Slowly but steadily I became more comfortable with the ice. Once I was not deathly afraid of belly flopping on the ice again (it shall live as a painful memory), I was able to let myself go. By the end of the month I learned a few basic tricks like crossovers and spirals.
A month is a short time to choreograph and practice performances for an hour long show. I was time and time amazed at the intricacy of the group performances that synced so well with the music. Unfortunately, absences made group practices much more difficult as we fumbled to fill in the empty spots. But we pushed through together during the last few days and skated as a cohesive unit.
There was little time for celebration because the Ice Show was just around the corner. Everything was in order, from costumes to music; even our announcers were pumped up and ready to go. The dress rehearsal was fresh in our minds; how different could the actual show be?
Then came the audience. More and more people began to trickle in and fill up the benches that were empty for so long. How many people were there? They hardly filled up a quarter of the benches but their excited chatters seemed to fill up the entire rink.
Many of my friends came extra early to wish me luck and expressed excitement over my part in the show.
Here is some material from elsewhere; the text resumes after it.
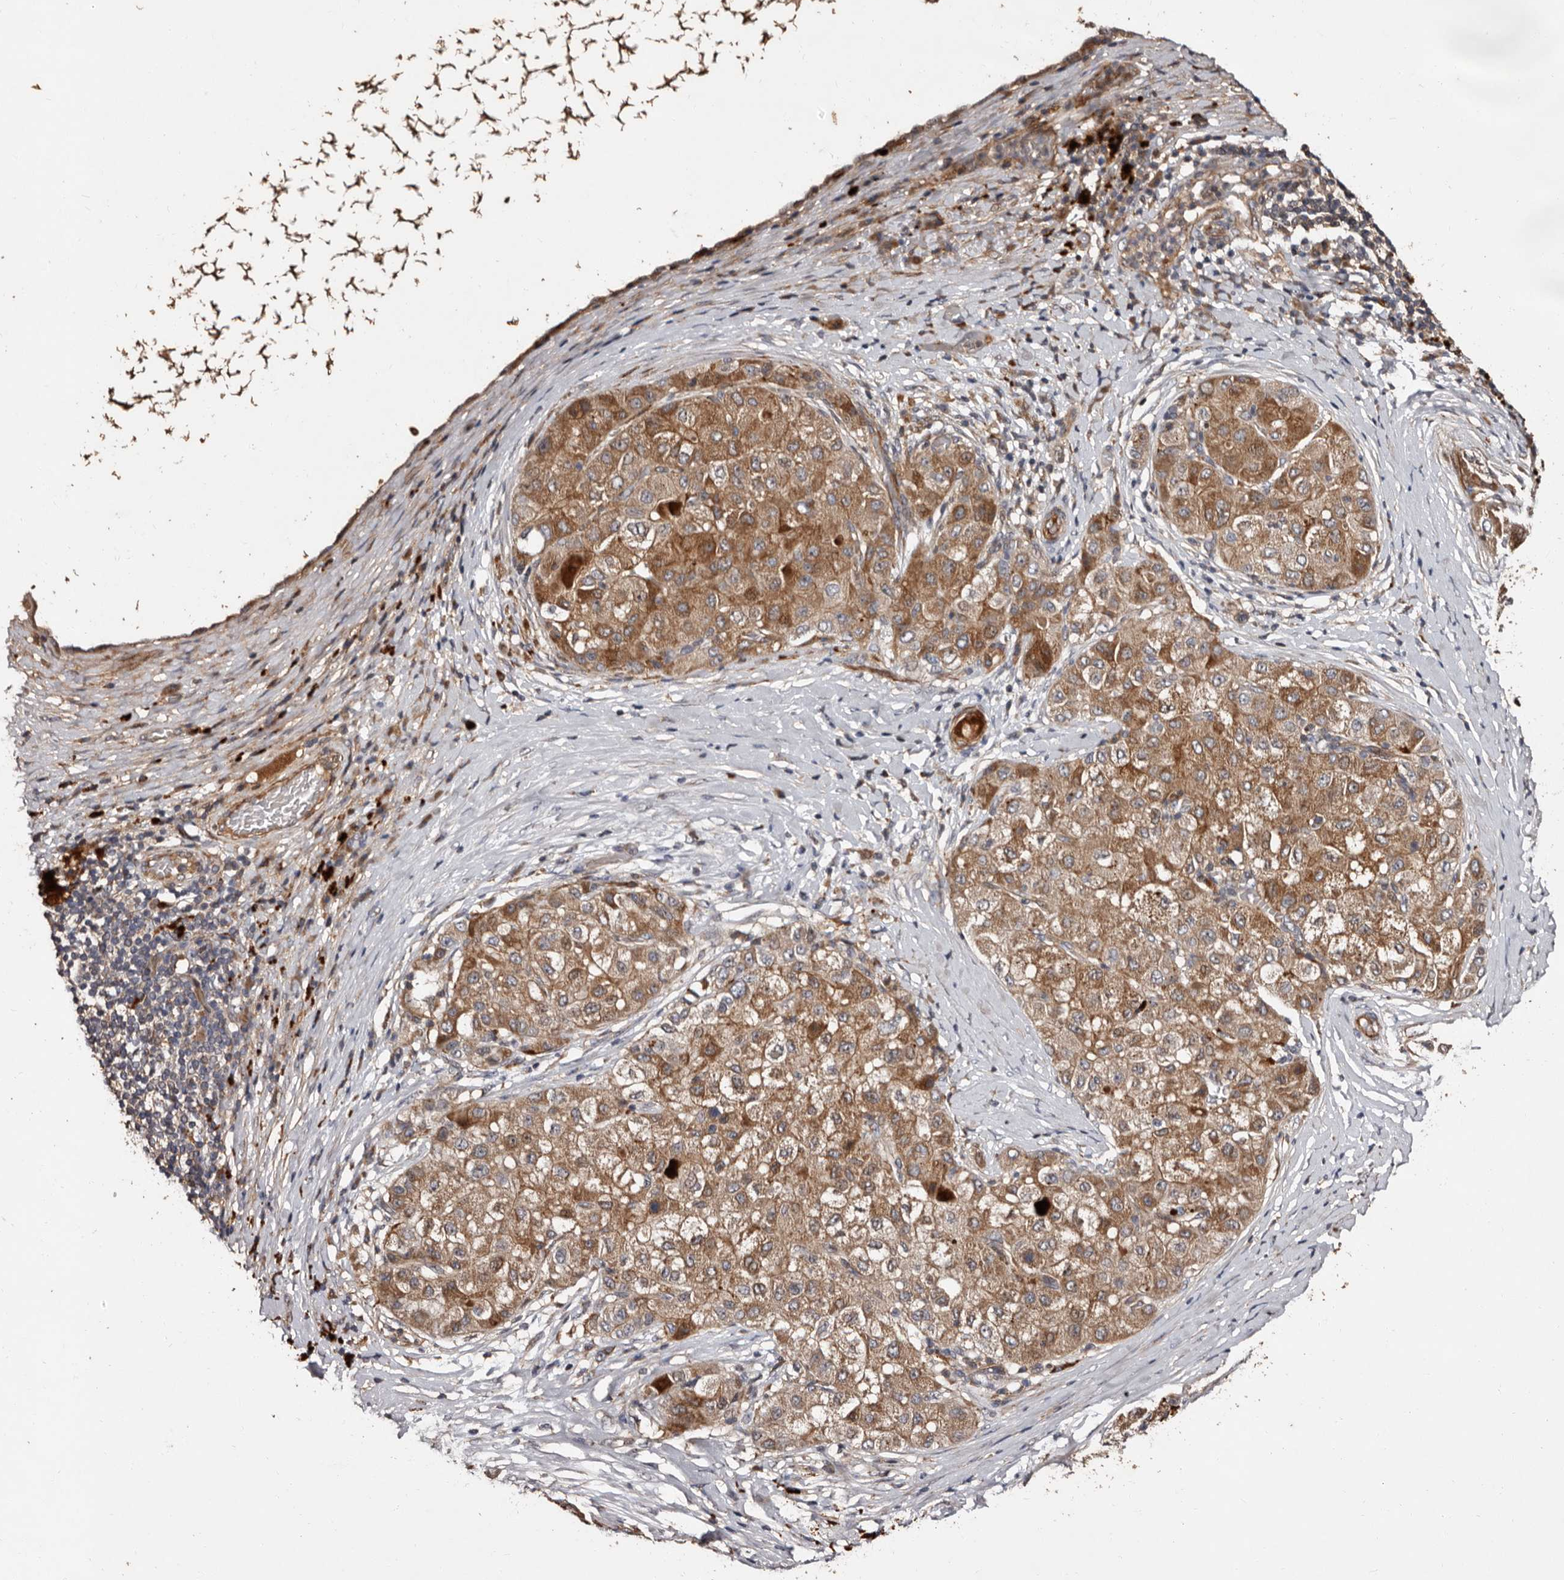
{"staining": {"intensity": "moderate", "quantity": ">75%", "location": "cytoplasmic/membranous"}, "tissue": "liver cancer", "cell_type": "Tumor cells", "image_type": "cancer", "snomed": [{"axis": "morphology", "description": "Carcinoma, Hepatocellular, NOS"}, {"axis": "topography", "description": "Liver"}], "caption": "DAB (3,3'-diaminobenzidine) immunohistochemical staining of human liver cancer (hepatocellular carcinoma) reveals moderate cytoplasmic/membranous protein expression in approximately >75% of tumor cells. The staining is performed using DAB (3,3'-diaminobenzidine) brown chromogen to label protein expression. The nuclei are counter-stained blue using hematoxylin.", "gene": "PRKD3", "patient": {"sex": "male", "age": 80}}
Some had a busy schedule ahead of them but made time to show me support. They genuinely cared about the Williams community at large and were interested in the efforts of small and dedicated groups on campus like the one I was in.
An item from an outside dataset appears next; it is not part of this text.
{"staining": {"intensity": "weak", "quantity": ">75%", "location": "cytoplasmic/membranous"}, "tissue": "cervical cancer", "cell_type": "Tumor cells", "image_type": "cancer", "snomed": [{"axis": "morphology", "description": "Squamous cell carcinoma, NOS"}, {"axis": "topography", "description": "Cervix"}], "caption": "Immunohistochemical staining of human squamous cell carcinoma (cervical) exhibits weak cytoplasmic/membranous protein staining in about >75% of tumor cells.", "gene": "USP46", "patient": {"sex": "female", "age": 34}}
Now I knew for sure there were going to be many eyes watching my every move. I tried not to psych myself out, but my spazzing legs told me I was feeling the pressure.
Of course I knew we were bound to make mistakes... and we did make some here and there. What I didn't realize was how fun and thrilling it was to perform in front of so many people. Despite my shudders and one particularly noticeable fall (oof), I couldn't stop smiling. They were smiles emanating from my whole body that was feeling the blood rush even to my fingertips.
When I finally got off the ice after the victory lap at the end of the show, I was sorting through a peculiar mix of relief and sadness. Ah, this is exactly what you call bittersweet. Happy that the show finally happened but sad that this was it; I wasn't going to skate to Sir Duke again with my trio group in our fluttery dresses. Even if I do the show again next year, the performances that we practiced for so many times would only replay through the videos.
In the end I'm most grateful that I was on this figure skating journey. I made new friends, learned new skills, and experienced a feeling of accomplishment that I haven't felt so strongly since high school. Now I can dive into new experiences and feel comfortable with myself because I know I'm capable of meeting new challenges. Sure, figure skating and school work are not exactly in the same domain, but what I gained from winter study were newly gained confidence, determination, and self-awareness. I know that I can feel more engaged and dedicated to school activities in the coming semester--all because I spontaneously decided to join the figure skating club.
So when people ask, "What did you do during winter study?" for the next two weeks, I can say "Oh, I learned how to figure skate" with a knowing smile.